Então ela me contou, que já havia “levado três filhos ao cemitério”. Eu reparei na força com que ela disse isso, sem se emocionar, conformada. Fiquei admirada. Ela começou a me narrar a emoção de ser mãe. Geradora de sete crianças, para ela não havia nada mais gratificante e gostoso no mundo do que dar de mamar a um filho, mesmo com todas as dores que isso implica – aliás, segundo a senhora, essa dor faz parte da relação. É como se fosse o próprio anúncio de que todo prazer tem como oposto, a dor. Senão não será prazer.
E ela ainda fez uma breve reflexão sobre o momento do parto. Disse que para ter o filho nos braços, ele precisa nascer chorando. Chorando de desânimo, de tristeza por ter saído de seu refúgio tão seguro e vim parar neste mundo tão louco aqui fora. Neste ponto, ela fez uma observação: o valor da vida. Assassinos, “maconheiros e maconheiras” (insisto, nas palavras dela) são perseguidos violentamente por nossa sociedade. Por que? Não foi a própria desestabilização do mundo que os deixou assim? A quebra de valores, o rompimento com a moral e a ética. Ela disse que antes de acusar e exigir a morte de tais pessoas, os outros precisam refletir, pensar bastante se no fundo os acusados não serão meras vítimas.
Neste ponto da conversa, eu já estava bastante impressionada com a sabedoria daquela humilde senhora. Mesmo que ela estivesse apenas repetindo algo de que ouvira falar, ela soube reproduzir o discurso com sua própria interpretação – quer dizer, mesmo ela não tendo sido originadora de tais pensamentos, ela os ouviu, gostou e acreditou mesmo naquilo.
Ela continuou narrando as maravilhas de dar de mamar, dar banho e colocar um filho para adormecer. Então me contou de sua filha. Uma filha bonita e querida, segundo ela, moça realmente boa. Se casou com um homem que a fez sofrer demais. Havia uma mocinha, ela não explicou que tipo de relacionamento ela tinha com sua filha, que vivia na casa do casal, tida como filha. Esta mocinha cresceu, se casou e foi ter sua vida. O genro da senhora, descobriu-se depois, era apaixonado pela mocinha e mandou que o marido desta fosse embora ou ele iria mata-lo. Posteriormente, este mesmo homem levou sua esposa para um local deserto e fez atrocidades com ela. Estupro, agressãom humilhação e tortura foram apenas alguns dos tipos de delito cometidos por ele para com sua própria mulher. Ela morreu. Morreu por culpa deste monstro que foi seu marido. E adivinhe onde ele está? Morando junto, livre, leve, solto e feliz com sua mocinha.
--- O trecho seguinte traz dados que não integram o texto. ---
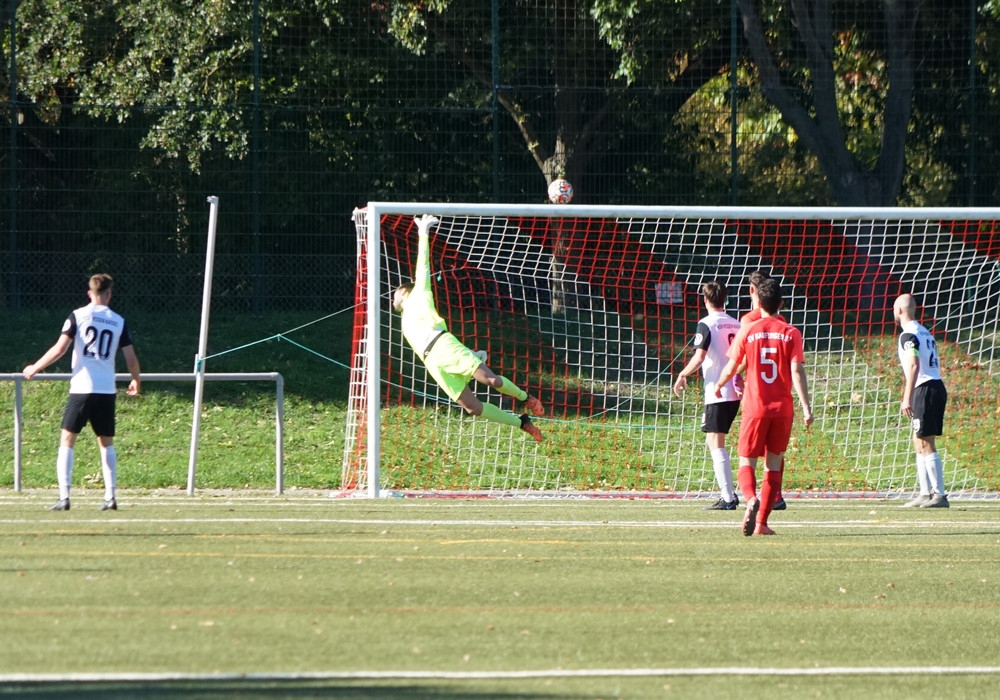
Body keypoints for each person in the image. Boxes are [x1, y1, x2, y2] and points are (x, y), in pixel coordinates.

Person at [392, 215, 545, 441]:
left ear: (405, 291)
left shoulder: (420, 294)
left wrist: (423, 233)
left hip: (443, 346)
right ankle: (522, 422)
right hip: (432, 362)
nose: (392, 297)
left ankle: (526, 398)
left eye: (395, 293)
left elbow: (422, 268)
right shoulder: (404, 320)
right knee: (472, 407)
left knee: (491, 380)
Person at [23, 273, 141, 511]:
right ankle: (110, 497)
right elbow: (130, 358)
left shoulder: (78, 316)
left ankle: (64, 497)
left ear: (89, 293)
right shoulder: (118, 321)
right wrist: (135, 379)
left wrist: (35, 367)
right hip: (106, 389)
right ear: (109, 294)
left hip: (82, 387)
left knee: (67, 440)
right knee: (106, 442)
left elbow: (60, 349)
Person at [715, 278, 813, 536]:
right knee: (774, 464)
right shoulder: (791, 332)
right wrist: (806, 407)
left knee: (746, 461)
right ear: (781, 303)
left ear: (758, 302)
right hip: (782, 410)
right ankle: (761, 524)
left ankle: (750, 499)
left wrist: (719, 384)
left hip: (754, 408)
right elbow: (797, 371)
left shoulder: (748, 330)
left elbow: (732, 366)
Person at [673, 280, 743, 510]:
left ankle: (728, 498)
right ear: (725, 299)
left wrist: (682, 373)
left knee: (715, 441)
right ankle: (729, 494)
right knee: (715, 439)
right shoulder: (736, 323)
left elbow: (700, 356)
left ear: (705, 300)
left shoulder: (706, 324)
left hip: (718, 390)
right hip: (734, 391)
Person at [893, 293, 949, 508]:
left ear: (899, 310)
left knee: (926, 442)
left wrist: (906, 397)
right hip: (931, 387)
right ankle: (924, 494)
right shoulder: (924, 331)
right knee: (918, 441)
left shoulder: (908, 334)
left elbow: (914, 364)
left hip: (925, 388)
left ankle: (940, 495)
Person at [739, 270, 787, 511]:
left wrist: (731, 378)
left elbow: (742, 358)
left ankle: (750, 497)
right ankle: (775, 496)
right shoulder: (784, 323)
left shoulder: (748, 321)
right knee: (774, 453)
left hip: (755, 396)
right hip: (780, 397)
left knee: (747, 456)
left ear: (752, 290)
Eu perguntei a senhora por que ele não havia sido punido. Ela me disse que sua filha escondeu o máximo que pode suas tristezas. Não denunciou. Não queria decepcionar a família e nem entristecer sua mãe.
Eu, estudante de direito que sou, sabia que casos como este aconteciam, mas nunca havia escutado um relato tão realista de tais atrocidades. Um sentimento de revolta e impotência se apoderou de mim. Eu sei o que acontece, mas não posso fazer nada para mudar isso.
Chegaram então a neta e a filha da senhora, chamando-a para um táxi. Ela me contou, antes de partir, que estava preocupada com sua neta, pois ela tinha probleminhas “de cabeça”, nada grave, mas estava apaixonada e que temia por esse relacionamento.
Se despediu de mim, agradecendo minha atenção e levantou-se, em passoa vacilantes rumo ao carro. Um andar lento, cansado pelo tempo. Parece que ela se lembrou de algo, e virou para mim. Sorrindo, disse: “Temos que gostar de quem gosta da gente. Bem, eu penso assim.” E se foi.
Engraçado que eu acabara de sair de uma palestra sobre filosofia, na qual o professor encerrou dizendo: “Nunca pensem que estão sós, pois vocês não estão. Há sempre alguém observando por uma fresta.”
E realmente. Eu pretendia me sentar e ouvir música num MP4, mas a senhora me observou pela fresta e veio me transmitir um pouco do seu conhecimento. Eu precisava de atenção, ela precisava de atenção.
Post Scriptum: As vezes as pessoas só precisam de um pouco de atenção.